Rosalind: Learn bioinformatics by programming it (opens in new tab)

(rosalind.info)

167 pointsmnemonicsloth6y ago40 comments

40 comments

19 comments · 8 top-level

eesmith6y ago· 9 in thread

So, I picked one at semi-random - http://rosalind.info/problems/prtm/ and found a usability problem (a popup that doesn't work; in FF or Safari) and a wrong example answer. Here's the description.

> Given: A protein string P of length at most 1000 aa.

> Return: The total weight of P. Consult the monoisotopic mass table.
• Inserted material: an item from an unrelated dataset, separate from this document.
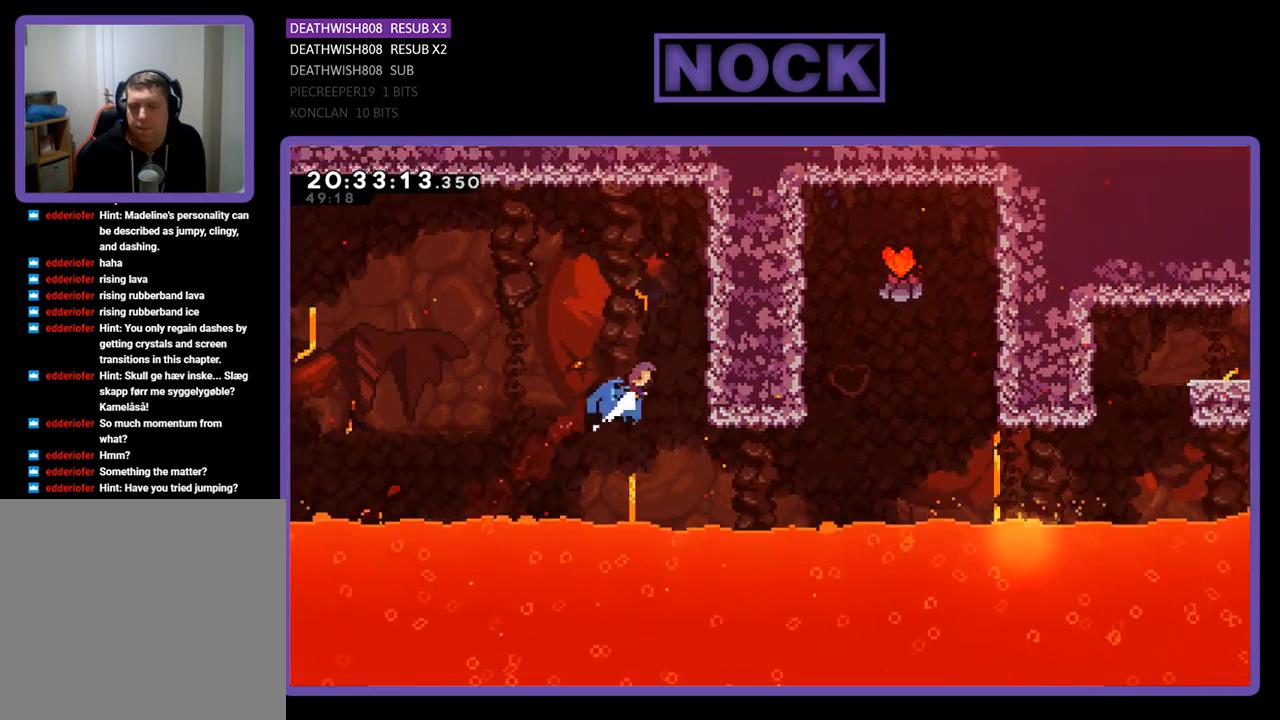
{"buttons": [], "left_stick": "center", "right_stick": "center", "events": [[100, "CIRCLE", "up"], [267, "R2", "up"], [300, "DPAD_RIGHT", "up"], [333, "DPAD_UP", "up"]]}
The "monoisotopic mass table" appears to be a link. I get a pop-up, but nothing appears in it, other than a spinner. I had to do a web search to find http://rosalind.info/glossary/monoisotopic-mass-table/ .

The page continues:

> Sample Dataset - SKADYEK

> Sample Output - 821.392

Using the monoisotopic mass table I computed:

    >>> d = {'A': 71.03711, 'C': 103.00919, 'D': 115.02694,
    'E': 129.04259, 'F': 147.06841, 'G': 57.02146,
    'H': 137.05891, 'I': 113.08406, 'K': 128.09496,
    'L': 113.08406, 'M': 131.04049, 'N': 114.04293,
    'P': 97.05276, 'Q': 128.05858, 'R': 156.10111,
    'S': 87.03203, 'T': 101.04768, 'V': 99.06841,
    'W': 186.07931, 'Y': 163.06333}
    >>> sum(d[c] for c in "SKADYEK")
    821.3919199999999

This matches the example. BUT!!!!

This is NOT the correct answer because as the expanded text says, "the mass of a protein is the sum of masses of all its residues plus the mass of a single water molecule."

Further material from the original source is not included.